▸ **What you have to do**
Rename the field "locality" to "site" throughout the records below, and leave every other line as it is.

·····

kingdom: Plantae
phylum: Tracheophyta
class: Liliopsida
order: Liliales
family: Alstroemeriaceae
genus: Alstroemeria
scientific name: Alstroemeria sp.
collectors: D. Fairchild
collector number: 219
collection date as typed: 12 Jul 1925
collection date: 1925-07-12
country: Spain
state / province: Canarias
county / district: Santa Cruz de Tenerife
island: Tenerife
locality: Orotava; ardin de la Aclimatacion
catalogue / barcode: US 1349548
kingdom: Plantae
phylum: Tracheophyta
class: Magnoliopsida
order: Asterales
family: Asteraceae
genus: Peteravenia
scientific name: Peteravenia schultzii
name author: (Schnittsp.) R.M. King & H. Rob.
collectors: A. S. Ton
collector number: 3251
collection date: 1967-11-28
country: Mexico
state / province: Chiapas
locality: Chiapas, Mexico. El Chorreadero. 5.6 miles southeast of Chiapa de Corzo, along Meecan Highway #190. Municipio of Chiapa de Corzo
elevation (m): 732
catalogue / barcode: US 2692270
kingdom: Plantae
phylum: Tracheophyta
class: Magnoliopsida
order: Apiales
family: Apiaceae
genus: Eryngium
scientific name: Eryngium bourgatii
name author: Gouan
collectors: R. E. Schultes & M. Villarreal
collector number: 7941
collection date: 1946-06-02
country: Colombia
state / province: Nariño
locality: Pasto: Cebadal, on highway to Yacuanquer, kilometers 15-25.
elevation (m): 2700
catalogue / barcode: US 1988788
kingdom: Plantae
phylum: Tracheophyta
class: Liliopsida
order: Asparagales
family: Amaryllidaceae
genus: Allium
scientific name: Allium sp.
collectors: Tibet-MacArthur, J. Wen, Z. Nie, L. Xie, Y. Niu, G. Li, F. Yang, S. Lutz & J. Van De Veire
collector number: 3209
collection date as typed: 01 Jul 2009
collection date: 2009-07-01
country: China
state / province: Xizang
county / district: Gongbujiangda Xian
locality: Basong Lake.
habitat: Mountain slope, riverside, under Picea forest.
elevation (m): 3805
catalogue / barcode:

·····

▸ **Response below**
kingdom: Plantae
phylum: Tracheophyta
class: Liliopsida
order: Liliales
family: Alstroemeriaceae
genus: Alstroemeria
scientific name: Alstroemeria sp.
collectors: D. Fairchild
collector number: 219
collection date as typed: 12 Jul 1925
collection date: 1925-07-12
country: Spain
state / province: Canarias
county / district: Santa Cruz de Tenerife
island: Tenerife
site: Orotava; ardin de la Aclimatacion
catalogue / barcode: US 1349548
kingdom: Plantae
phylum: Tracheophyta
class: Magnoliopsida
order: Asterales
family: Asteraceae
genus: Peteravenia
scientific name: Peteravenia schultzii
name author: (Schnittsp.) R.M. King & H. Rob.
collectors: A. S. Ton
collector number: 3251
collection date: 1967-11-28
country: Mexico
state / province: Chiapas
site: Chiapas, Mexico. El Chorreadero. 5.6 miles southeast of Chiapa de Corzo, along Meecan Highway #190. Municipio of Chiapa de Corzo
elevation (m): 732
catalogue / barcode: US 2692270
kingdom: Plantae
phylum: Tracheophyta
class: Magnoliopsida
order: Apiales
family: Apiaceae
genus: Eryngium
scientific name: Eryngium bourgatii
name author: Gouan
collectors: R. E. Schultes & M. Villarreal
collector number: 7941
collection date: 1946-06-02
country: Colombia
state / province: Nariño
site: Pasto: Cebadal, on highway to Yacuanquer, kilometers 15-25.
elevation (m): 2700
catalogue / barcode: US 1988788
kingdom: Plantae
phylum: Tracheophyta
class: Liliopsida
order: Asparagales
family: Amaryllidaceae
genus: Allium
scientific name: Allium sp.
collectors: Tibet-MacArthur, J. Wen, Z. Nie, L. Xie, Y. Niu, G. Li, F. Yang, S. Lutz & J. Van De Veire
collector number: 3209
collection date as typed: 01 Jul 2009
collection date: 2009-07-01
country: China
state / province: Xizang
county / district: Gongbujiangda Xian
site: Basong Lake.
habitat: Mountain slope, riverside, under Picea forest.
elevation (m): 3805
catalogue / barcode:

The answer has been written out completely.